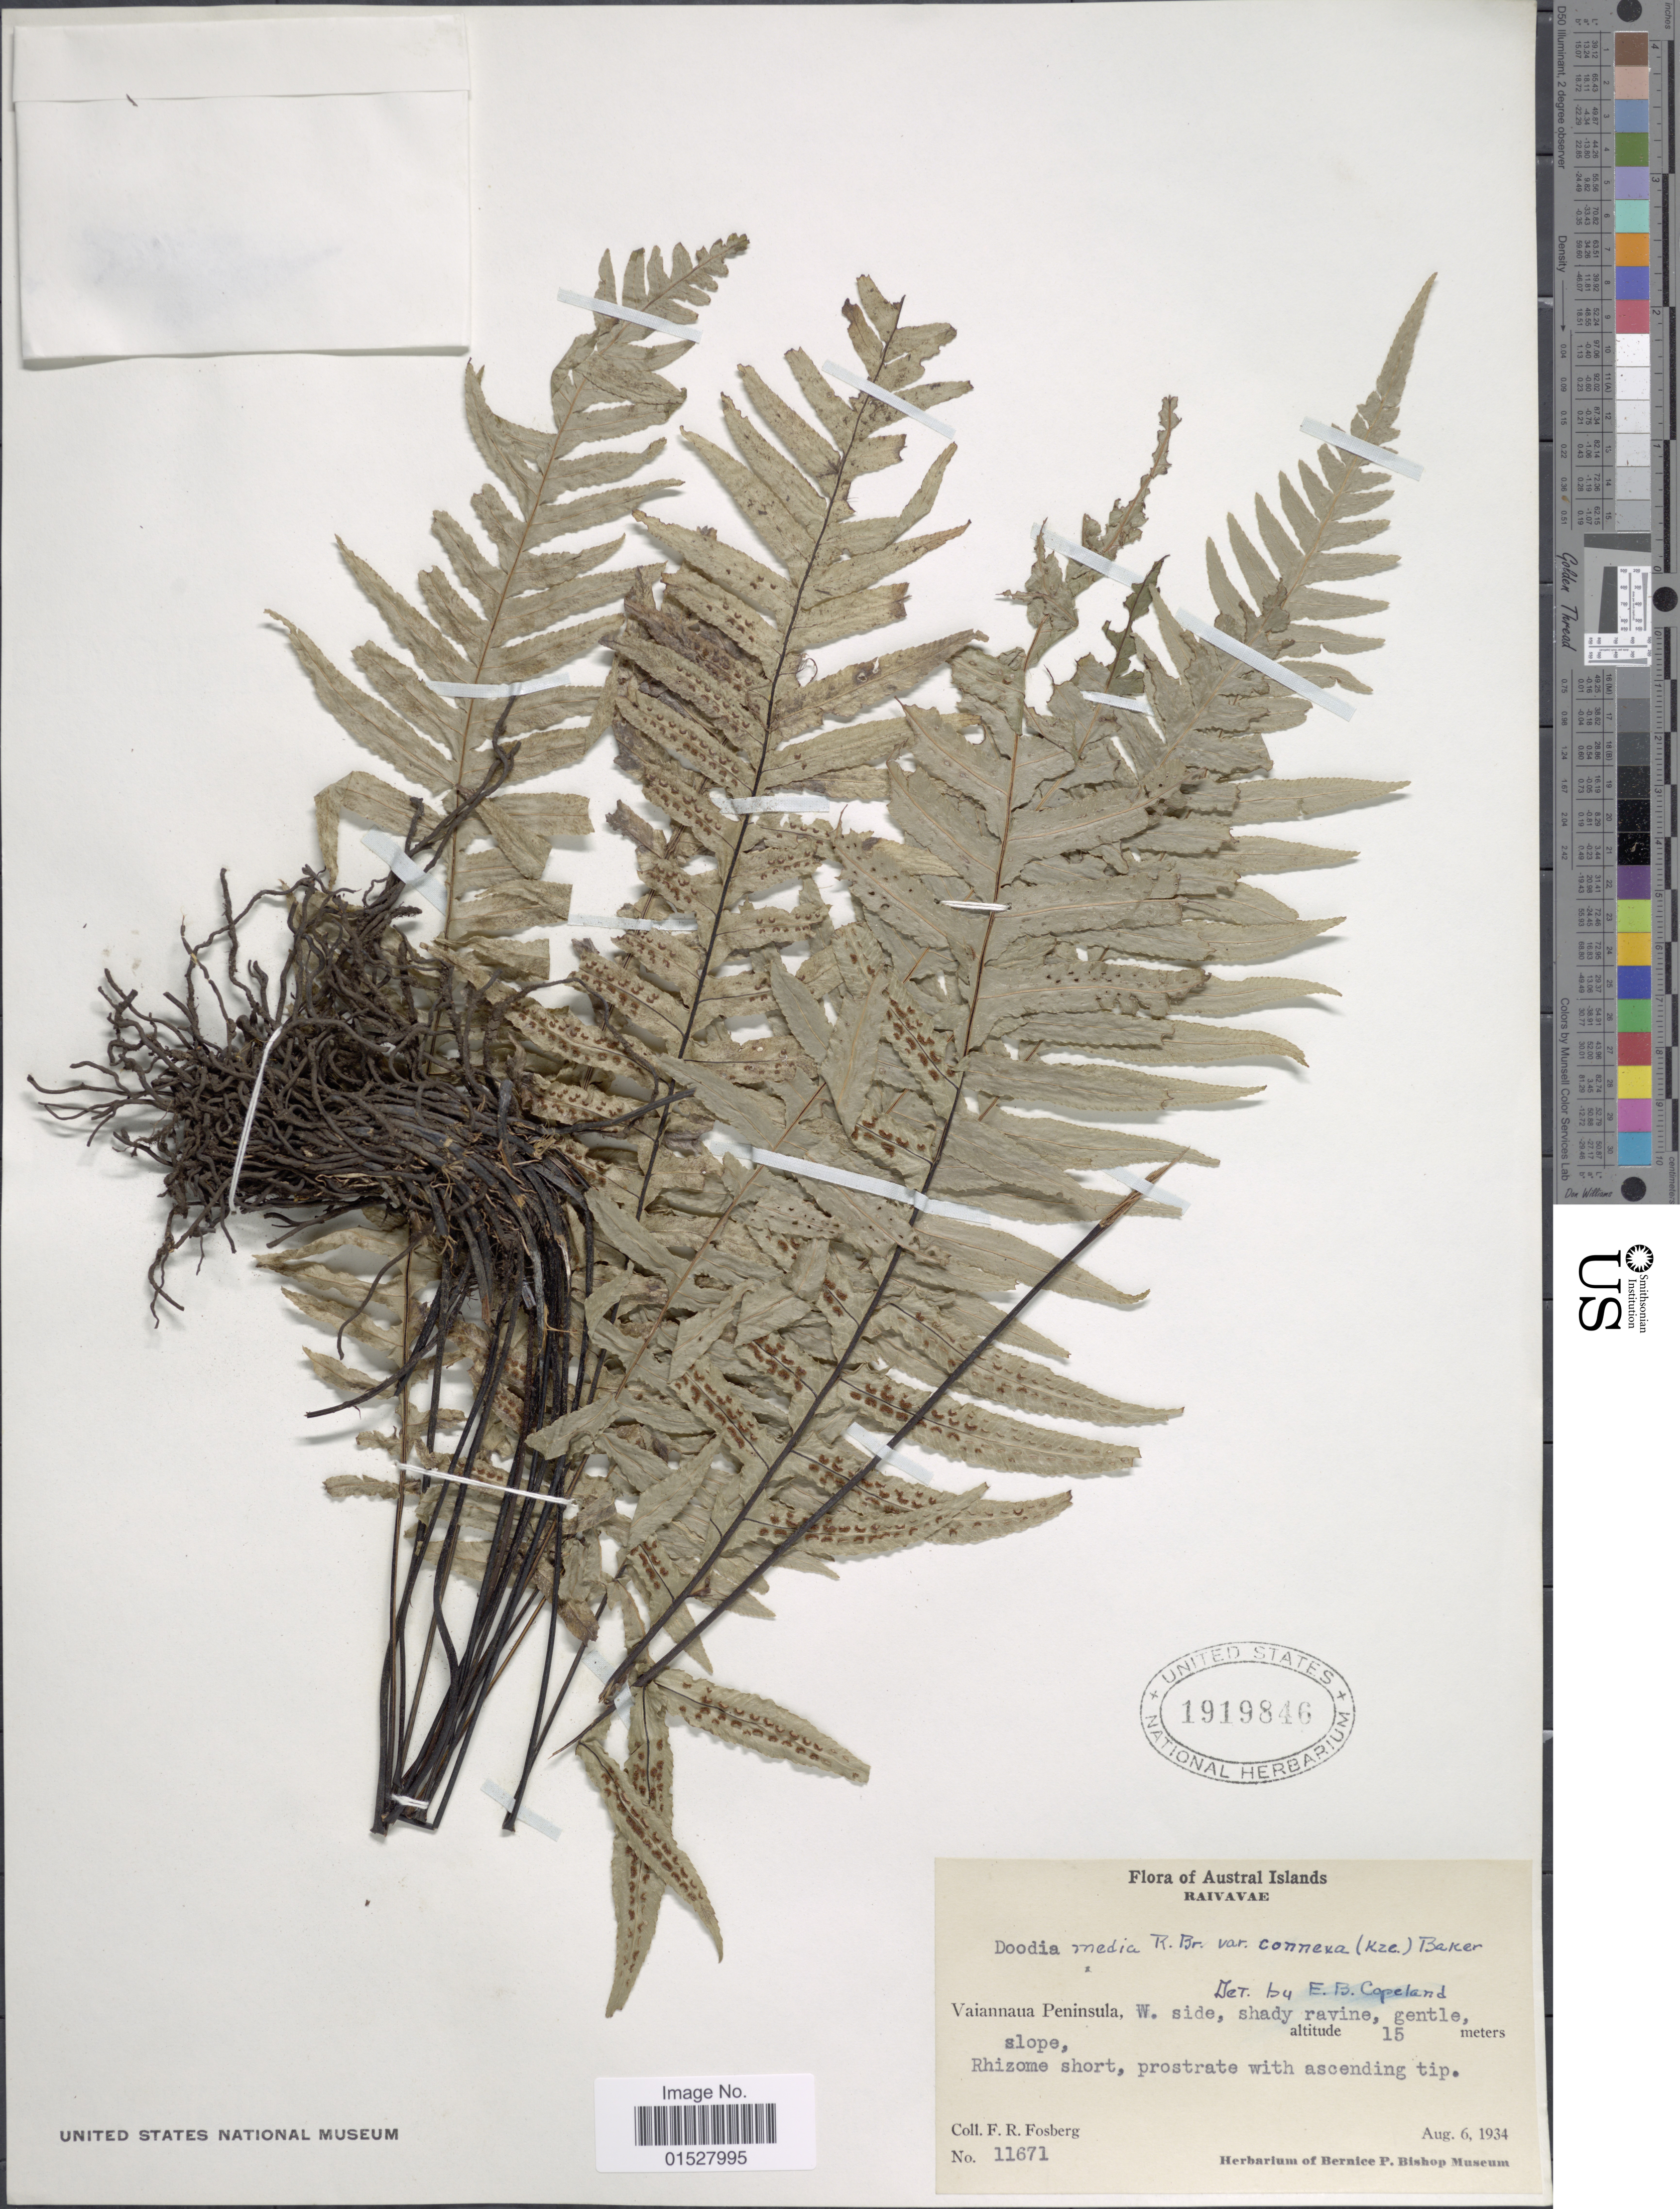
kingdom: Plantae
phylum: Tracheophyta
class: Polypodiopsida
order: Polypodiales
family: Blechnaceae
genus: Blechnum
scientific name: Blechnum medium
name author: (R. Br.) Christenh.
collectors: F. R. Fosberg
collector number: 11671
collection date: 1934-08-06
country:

▸ EXERCISE: Express all of the data above as a numbered list with one line per item, omitting blank lines and leaving out the pictures.

▸ WRITTEN ANSWER:
1. kingdom: Plantae
2. phylum: Tracheophyta
3. class: Polypodiopsida
4. order: Polypodiales
5. family: Blechnaceae
6. genus: Blechnum
7. scientific name: Blechnum medium
8. name author: (R. Br.) Christenh.
9. collectors: F. R. Fosberg
10. collector number: 11671
11. collection date: 1934-08-06
12. country:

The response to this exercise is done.